In today’s edition of “getting a little ahead of yourself,” American Airlines has placed a non-refundable deposit on 20 Boom Supersonic jets, The Hill reports. Unfortunately for AA, those planes don’t actually exist yet. In fact, the design is still being worked out on the drawing board.
Boom is pitching an ambitious plan. It claims that its supersonic jets will have a top speed of 1,300 mph — roughly 1.7 times the speed of sound. Each plane would be able to carry between 65 and 80 passengers with ticket costing between $4,000 and $5,000. And despite the lack of an actual jet, CEO Blake Scholl says the company will still be ready to run its first 3.5-hour flight from New York City to London in 2029.

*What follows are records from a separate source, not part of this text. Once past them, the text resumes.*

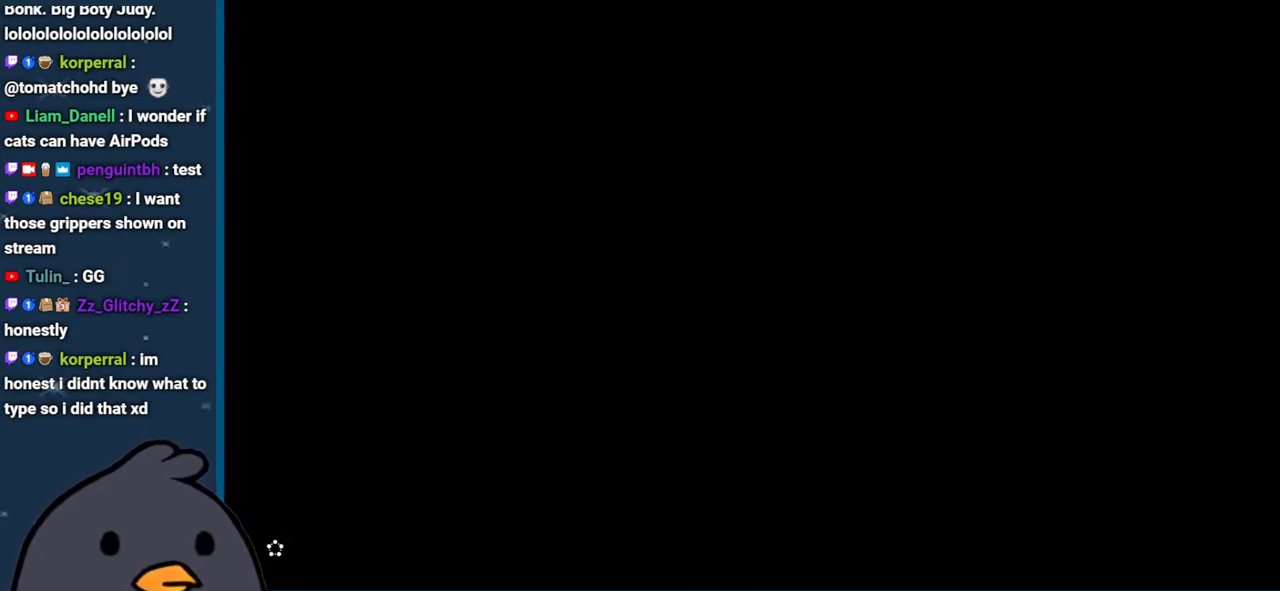
{"buttons": [], "left_stick": "center", "right_stick": "center", "events": []}
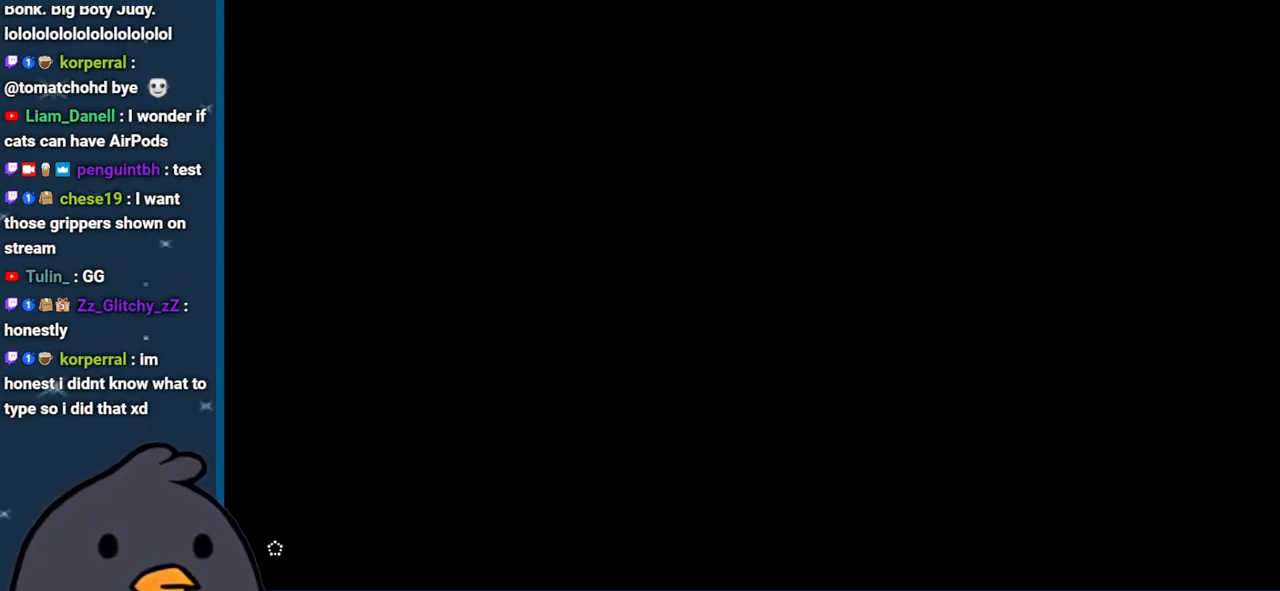
{"buttons": [], "left_stick": "center", "right_stick": "center", "events": []}
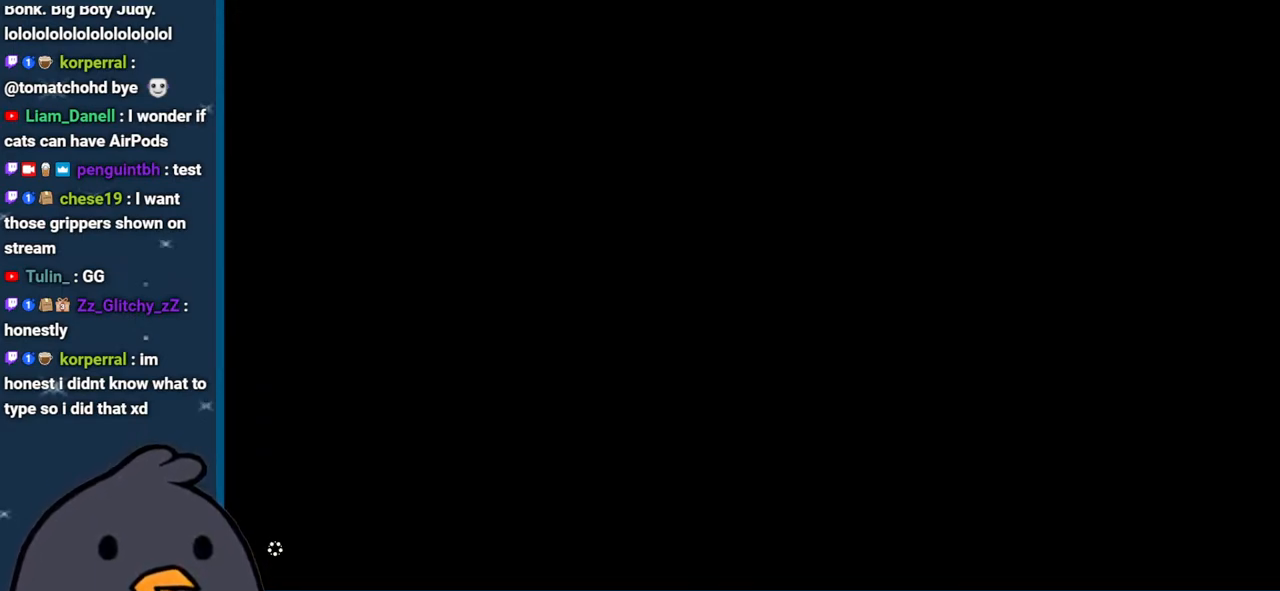
{"buttons": [], "left_stick": "center", "right_stick": "center", "events": []}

The last supersonic passenger flight was run by Concorde almost 20 years ago, but it never really caught on thanks to high costs. Boom is confident it’s going to do things differently — despite the fact that it doesn’t even have an engine supplier ready. It also intends to run solely on sustainable fuel, which is still very difficult to source.
And that’s all before touching on the aircraft certification process. The Federal Aviation Administration can require years of testing and analysis before certifying planes, even for well-established manufacturers like Boeing — and even when the craft isn’t massively experimental. As a new manufacturer creating a new product, Boom will likely be subject to an even longer certification process than normal.
Neither AA nor Boom would publicly comment on the finances of their arrangement, but it’s easy to believe that investing in a supersonic jet may come with a hefty price tag. As a wise man once said, “It’s a bold strategy, Cotton. Let’s see if it pays off for ‘em.”